The pain makes me mute. Makes me mute, even though I should scream. It hurts even after ten years. And it hurts forever. Because there is no pain comparable to that of when a mother is robbed of her child. When our loved ones are killed with cold blood. And why? Because some of us think that they are more, superior people, and they look down the other to the dirt? There are people who think they have the right to what only God has: to take a life. They think they have the right to discriminate man from man based on ancestry and skin color, despite that God created us equal. But their God is Hatred. The stigma. The Murder. The inhumanity.

The pain makes me mute. Makes me mute, even though I should scream. It hurts even after ten years. And it hurts forever. Because there is no pain comparable to that of when a mother is robbed of her child.

I am a mother too. And I know. And the pain makes me mute. It suffocates me, it paralyzes me.

While something whispers, something demands: Protest! Scream!

Preach that: No! We don't let this happen!

Because even with a pinched throat, even while whining from helpless anger, even if my lips can no longer form coherent sentences, even with crumbling words and trembling voice, but it must be said. We need to talk about the unbearable. Because silence kills. It kills the innocent human inside us again and again. The tears not cried out burn the soul.
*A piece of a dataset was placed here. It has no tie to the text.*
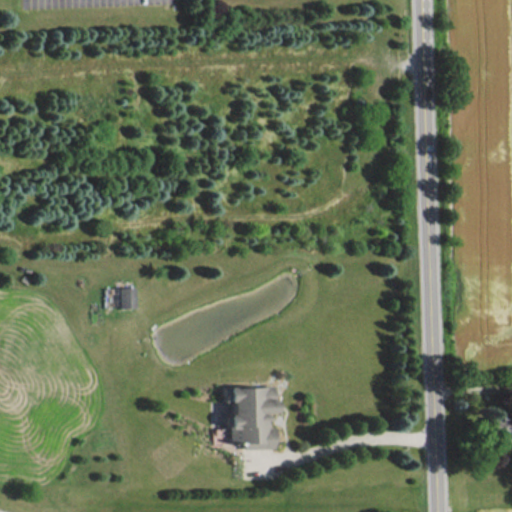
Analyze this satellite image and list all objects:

And the hatred will strike again and again if we don't protest. The hatred, like a fire, burns, like a buckshot, it wounds us foully. There is no bigger killer than hatred.

I'll bleed out from a thousand wounds, but don't kill my children! Screams the mother.

Every one of us was born from a mother. Yes! WE, humans, are brothers and sisters.

Look at each other through the eyes of the mother. We share the same pain and the same joy. We make this world hell or heaven. No mother wishes her child suffering. Death. Look at each other through the eyes of the mother. This eye is teary. These are the tears of love and pain.

We are all children.

Yes, I admit, and I shout it to the world: Roma, you are my brothers and sisters! Yes, to me you are brothers and sisters and those who hurt You because of you being Roma, they hurt me too, and they hurt all of your not-Roma siblings too.

I know, a lot of people don't admit this brotherhood, furthermore...

Then I say, shout to those: this is the time. Because there is no such fire, no such shotgun and hatred that could destroy a brotherly love.

I will remember Robika as a hero. The killing of a pure soul, a child who didn't hurt anyone is a sin that falls back on the heads of the perpetrators and it shines a bright light to the disease spreading in the dark, the evil, murderous racism that is hiding in our everyday life.

Robika is the carrier of this true and strong light that uncovers sin. He will shine forever until we all admit our brotherhood and ever after. He became our eternal lantern, our eternally shining star. I say this even though I know that this is no consolation for the mother, because it doesn't give her back her child. I am also a Mother.

Today, with my remembering words, I would like to ease the pain of the mothers. Because there is no pain comparable to that... But even if words cannot heal, I believe that love can. All of us were born from a mother and WE, humans, are brothers and sisters!

If my Roma brothers and sisters are hurt because they are Roma, I remember Robika and I stand for you, brothers!